I made some funny choices for vegan month, like move out from a place with all vegan communal meals to a place where I must cook for myself.  D'oh!  What timing.  My new place does have a kickass new mural, though, look at this amazing cephalopod.  
The other funny thing I've done is attend not just my first but also my second sausage sizzle.  A sausage sizzle is a Kiwi staple of summertime, and one of the least vegan of all Kiwi traditions*.
The sausage sizzle is humble, unpretentious, and sometimes hosted in the parking lot of the mega hardware store (picture Lowe's, or Home Depot, but the logo is green).  This hardware store offers slots to community organizations like my roller derby league, Dead End Derby for fundraising throughout the summer.  They provide the grill, the tent, even the app through which people can pay, pretty much everything except the meat and buns.  Oh, wait.  Buns are not part of the equation at all.  The classic sausage is served on a slice of white bread folded in half.  The way a hot dog should be eaten if you have not planned ahead and have run out of buns, or discovered that your buns have turned into stale, inedible bread shards. 
The rules of selling sausages given by the mega hardware store included some general health and safety things, like maintaining temperatures on your sausages and hyigenic food handling.  That all made sense to me.  They also had rules about what you could sell, and it was strictly sausages and canned drinks, nothing more, nothing less.  The only addition that was blessed by the company was the addition of grilled onion, but only if the onion was layered on the bread under the sausage "for safety reasons."  The only thing I can figure it that you could slip and fall on some grilled onions, and they might be hell to clean up out of the parking lot.
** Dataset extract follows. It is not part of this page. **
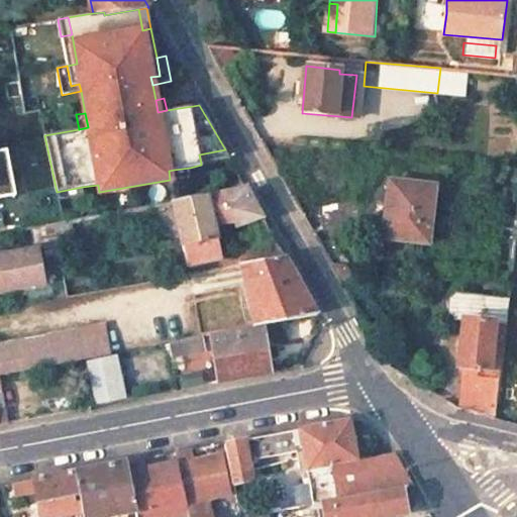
[(199,154),(201,164),(228,158),(225,149),(199,154)]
Where's the classic pratfall involving onions?  
The whole tradition felt like encountering some foreign-to-me religious rules around food, I just had to accept that folded white bread and onions were the only options.  Oh, and some Wattie's tomato sauce, which is just ketchup nonsense and I have to be all Chicago about this and claim it doesn't belong on anything resembling a hot dog.
  
I took the place of honor over the grill and kept the onions going, and the sausages crispy.  And yes I did smell like onions for the next day, even after I showered, thank you.

There's also a typical type of short, stubby sausage here called a Cheerio.  Cue Amelia Bedelia moment of putting a bowl of those in milk for the kids breakfast.  Eugh.  I haven't tried them, but my guess is they are bland and salty.  Their exteriors are shockingly red, like Cinnamon Red Hot or Fireball shade of red.
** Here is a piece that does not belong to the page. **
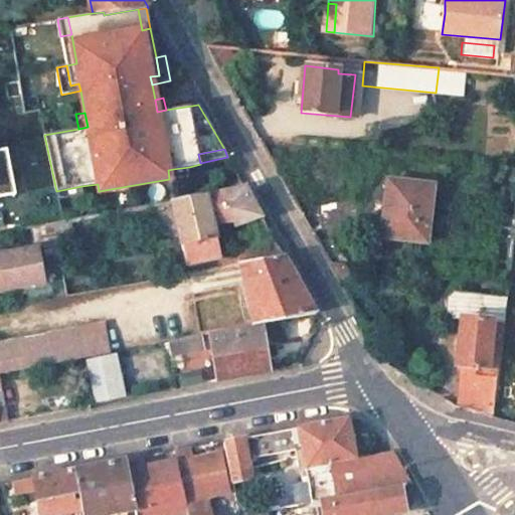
[(0,188),(14,186),(7,151),(0,152),(0,188)]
When I went looking for a photo of these artificial looking little stubs I encountered this cooking method:

How to prepare Cheerios
Heat a pot on medium-high heat until a few bubbles appear
Add the Cheerios to the pot
Cover the pot with a lid and cook for about five minutes
Remove from heat and drain the Cheerios through a colander
Return the Cheerios to the pot and cover until ready to serve
Serve with condiments like tomato sauce or American mustard

Hard to say if it's worse picturing the American breakfast cereal or the New Zealand sausage.

  
A vegan hotdog I ate to try to capture that sausage sizzle rush.  Review: flaccid, salty, dull, mustard and pickle vehicle. 
Possibly vegan, I wasn't tempted enough to even check the ingredient list for possible allergens like wheat or clearly deceased clowns.  

Technically vegan.  

Telecums I have been informed are telegraph cucumbers.
**Perhaps the hangi is even more carnivorous, given that it predates the pakeha European sausages.  Hangi is a fire pit lined with hot stones and traditioanlly includes kaimoana (seafood) though modern ones include lamb, pork, and beef.  The hangi is more about the cooking method rather than what was cooked, but it is still used, especially as a way to feed a massive crowd of people because it scales rather beautifully.
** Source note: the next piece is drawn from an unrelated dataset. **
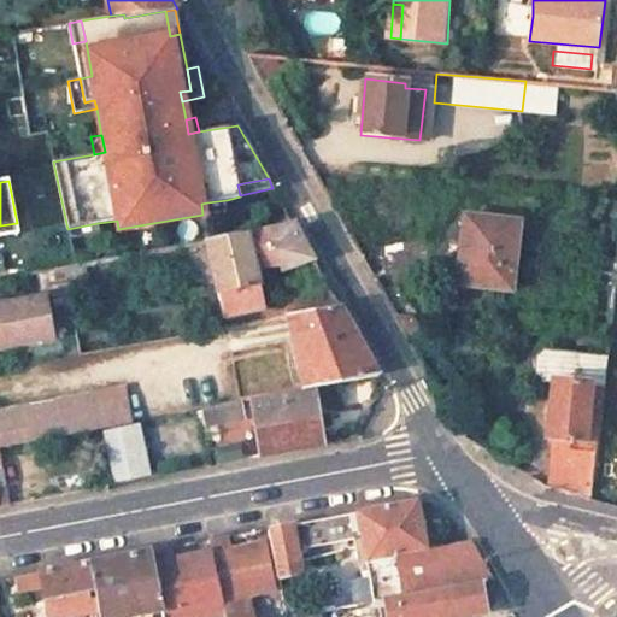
[(227,200),(207,203),(209,212),(228,210),(227,200)]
From the Christchurch Library:

The hāngī is the most widely used method of traditional cooking for Māori. “Laying” or “putting” down a hangi involves digging a pit in the ground, heating stones in the pit with a large fire until they are white-hot, placing baskets of food on top of the stones, and covering everything with earth for several hours before uncovering (or lifting) the hāngi.